本作の主人公で元の世界ではゲームクリエイターをしていたが、自分の作ったゲームによく似た世界へ微妙に若返りつつ転移してしまう。

好奇心旺盛な性格で行動より思考を優先するタイプ。

連れ合いの機巧姫は葵の君。

葵の君(あおいのきみ)

主人公の連れ合い(パートナー)である機巧姫。髪の色が銘と同じ葵色で胸の真ん中に同色の勾玉が埋め込まれている。

人形としては最上位の存在で、外見や行動など、ほとんど人間と変わりがない。

主人公のことを第一に考え、そのために行動をする。

淡渕澪(あわぶち・みお)

関谷国の藤川家に仕える知行三百石持ちの侍で操心館に所属する候補生の一人。

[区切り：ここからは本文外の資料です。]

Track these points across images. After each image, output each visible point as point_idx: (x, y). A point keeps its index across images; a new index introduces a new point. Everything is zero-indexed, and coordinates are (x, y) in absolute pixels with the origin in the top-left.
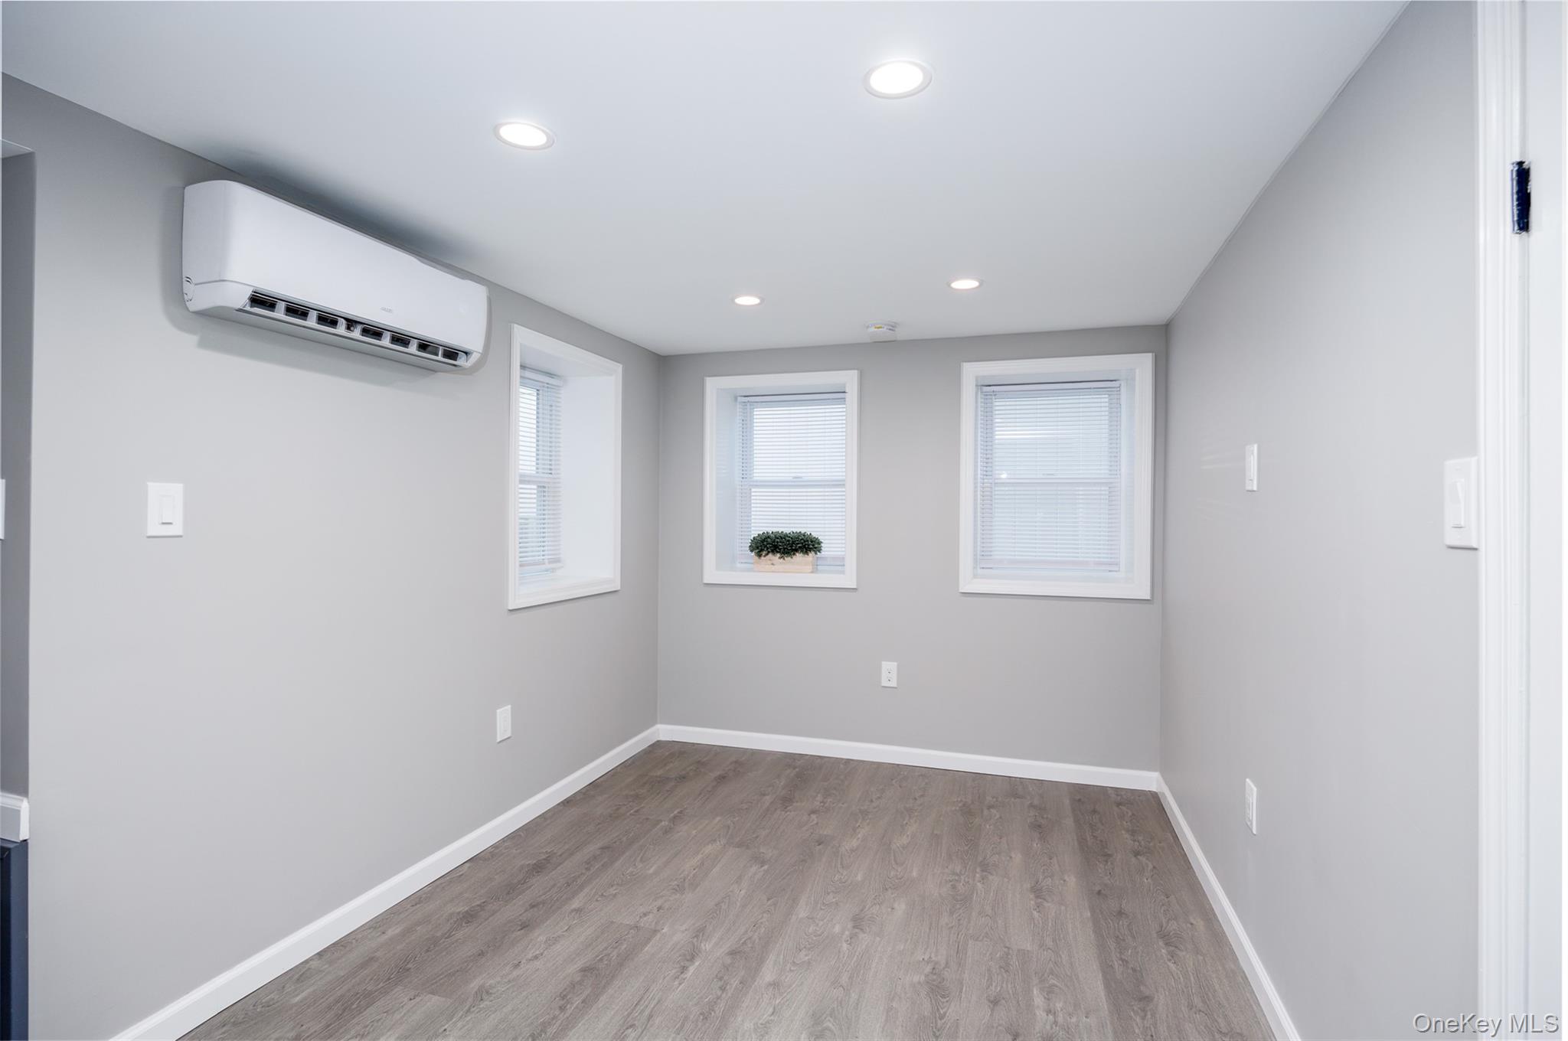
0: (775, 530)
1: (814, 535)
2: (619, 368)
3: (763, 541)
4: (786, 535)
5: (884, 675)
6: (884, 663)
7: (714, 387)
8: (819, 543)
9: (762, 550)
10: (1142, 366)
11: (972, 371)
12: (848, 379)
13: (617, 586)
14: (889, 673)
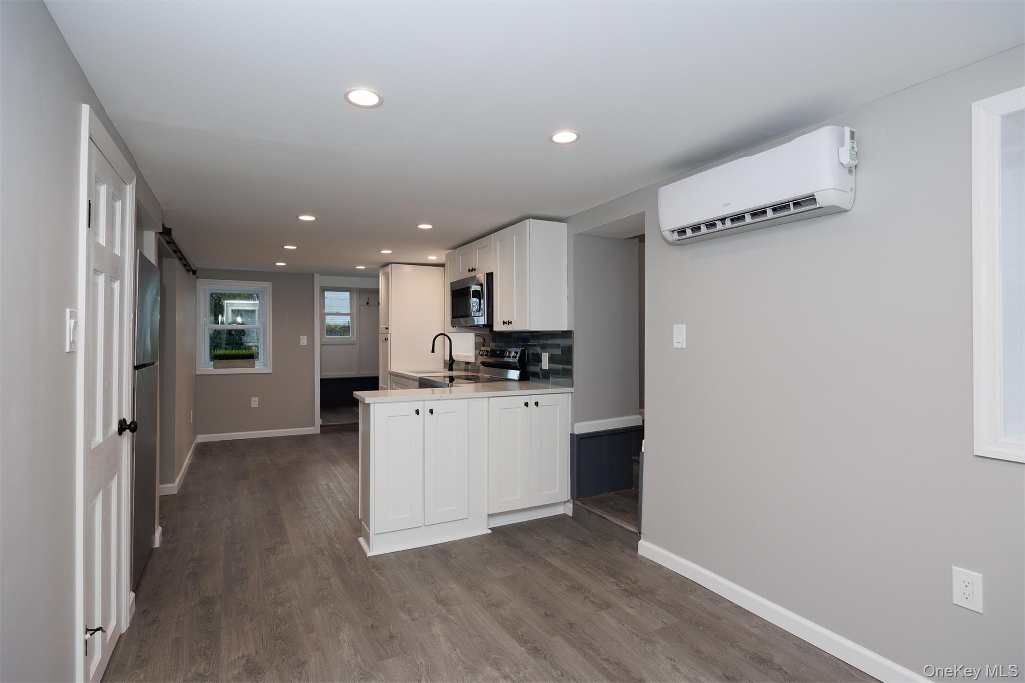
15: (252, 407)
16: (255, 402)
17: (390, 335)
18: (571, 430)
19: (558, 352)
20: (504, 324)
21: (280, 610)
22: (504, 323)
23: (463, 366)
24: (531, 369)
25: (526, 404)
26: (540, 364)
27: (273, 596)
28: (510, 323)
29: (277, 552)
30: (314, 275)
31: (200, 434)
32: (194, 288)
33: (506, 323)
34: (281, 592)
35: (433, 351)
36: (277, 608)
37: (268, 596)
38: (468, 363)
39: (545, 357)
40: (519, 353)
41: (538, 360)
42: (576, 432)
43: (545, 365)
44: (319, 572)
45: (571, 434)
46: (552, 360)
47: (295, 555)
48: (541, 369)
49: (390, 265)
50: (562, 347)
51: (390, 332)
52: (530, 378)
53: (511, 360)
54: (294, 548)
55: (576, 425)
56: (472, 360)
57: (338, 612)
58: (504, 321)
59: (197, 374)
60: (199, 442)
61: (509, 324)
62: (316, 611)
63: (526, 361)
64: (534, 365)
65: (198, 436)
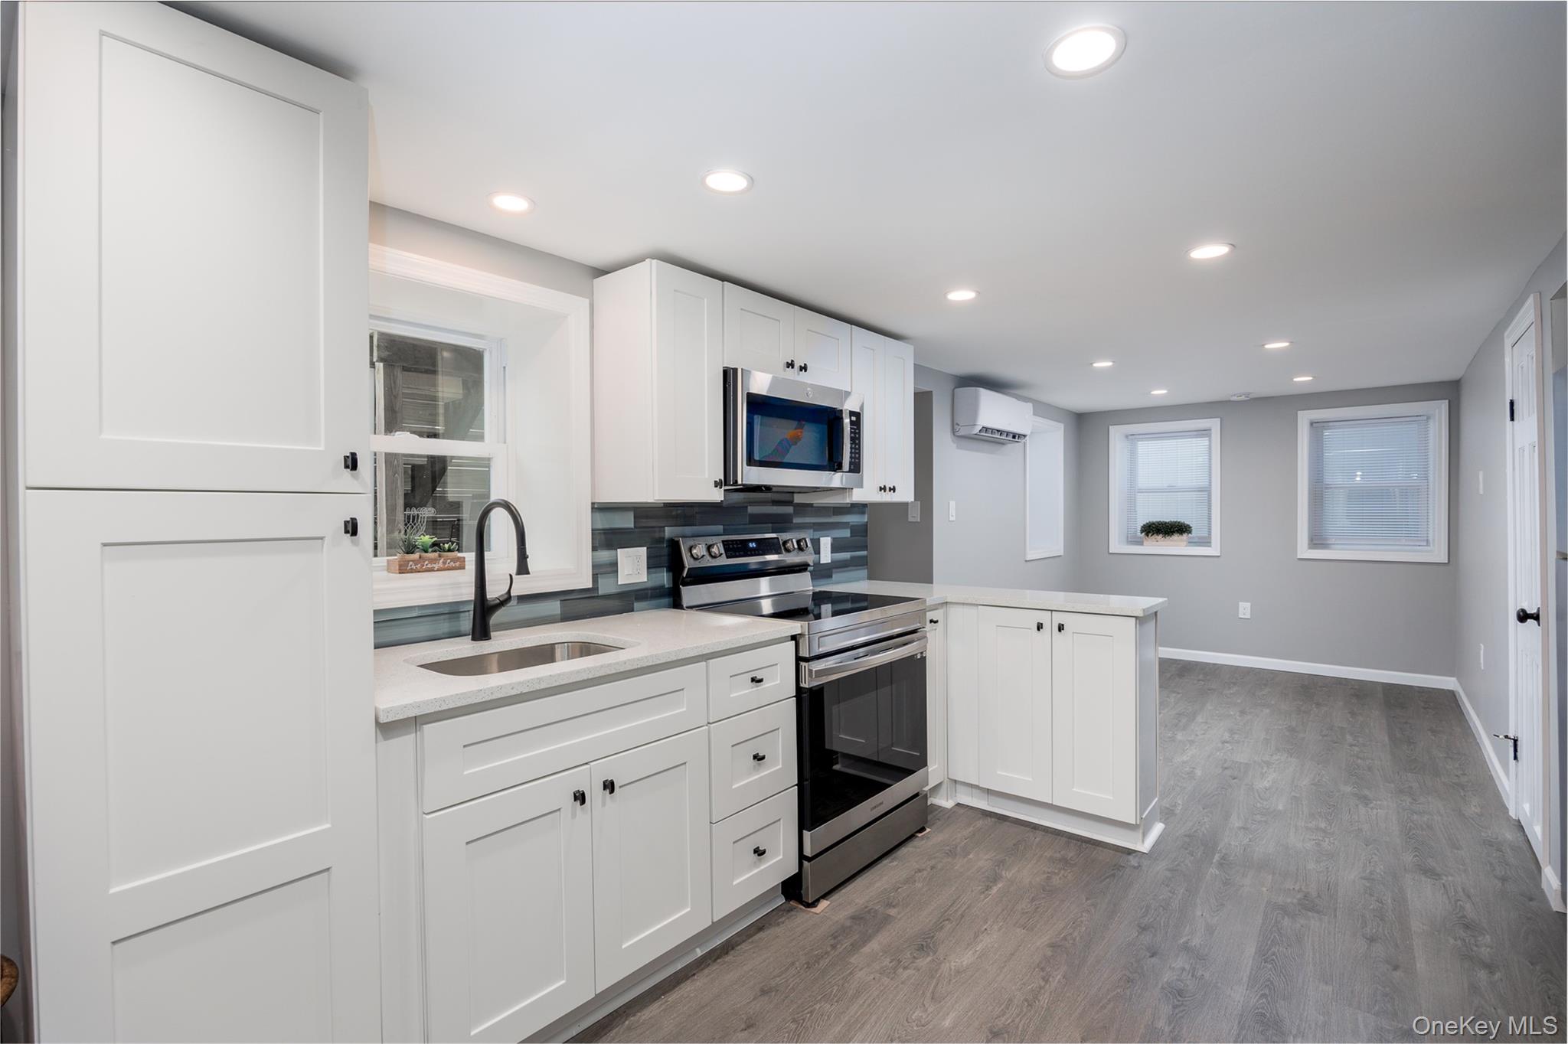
0: (1159, 520)
1: (1187, 523)
2: (1062, 426)
3: (1150, 526)
4: (1166, 523)
5: (1241, 610)
6: (1240, 603)
7: (1116, 433)
8: (1190, 527)
9: (1150, 532)
10: (1440, 409)
11: (1304, 417)
12: (1214, 424)
13: (1061, 553)
14: (1245, 609)
21: (1323, 825)
27: (1327, 840)
29: (1299, 896)
34: (1314, 840)
36: (1326, 827)
37: (1334, 843)
44: (1248, 840)
47: (1270, 877)
54: (1265, 889)
57: (1258, 798)
62: (1280, 807)
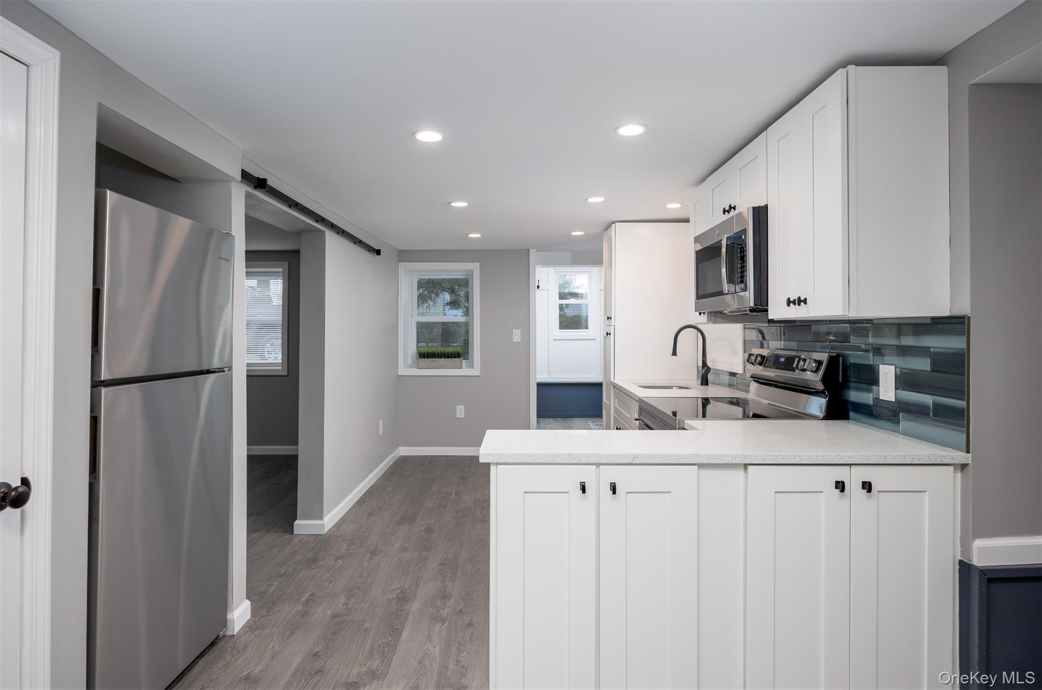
15: (457, 417)
16: (460, 411)
17: (612, 328)
18: (962, 552)
19: (923, 364)
20: (789, 305)
22: (789, 302)
23: (726, 379)
24: (854, 396)
25: (840, 486)
26: (874, 387)
28: (800, 301)
30: (529, 250)
31: (402, 446)
32: (396, 273)
33: (794, 302)
35: (674, 353)
38: (733, 374)
39: (887, 373)
40: (824, 364)
41: (871, 378)
42: (978, 561)
43: (887, 390)
45: (960, 561)
46: (904, 381)
48: (877, 399)
49: (613, 225)
50: (936, 354)
51: (613, 324)
52: (852, 414)
53: (809, 376)
55: (978, 544)
56: (739, 370)
58: (789, 299)
59: (399, 374)
60: (401, 455)
61: (799, 305)
63: (841, 380)
64: (858, 389)
65: (401, 448)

水縹の君を所有しているが連れ合いとして認められてはいない。

人とは異なる八岐と呼ばれる種族の一つ、木霊に連なっており、癒しの術を得意とする。また動物や植物ともある程度の意思疎通ができる。

大平不動(おおひら・ふどう)

操心館に所属する候補生の一人で八岐の鬼の一族に連なる。

八岐の中でも鬼は特に身体能力に優れており、戦うことを至上の喜びとしている。不動にもその傾向があり、強くなるために自己研鑽を怠らない。

直情的で考えるより先に体が動くタイプで、自分より強いと認めた相手に敬意を払う素直さを持つ。

紅寿(こうじゅ)

澪に仕える忍びで、八岐に連なる人狼の少女。オオカミによく似たケモノ耳と尻尾を有している。

人狼の身体能力は鬼と並ぶほど高く、その中でも敏捷性は特に優れている。忍びとしても有能。

現在は言葉を話せないもよう。

翠寿(すいじゅ)

澪に仕える忍びで、紅寿の妹。人狼特有のケモノ耳と尻尾を有する。

幼いながらも誰かに仕えて職務を果たしたいという心根を持つがいろいろと未熟。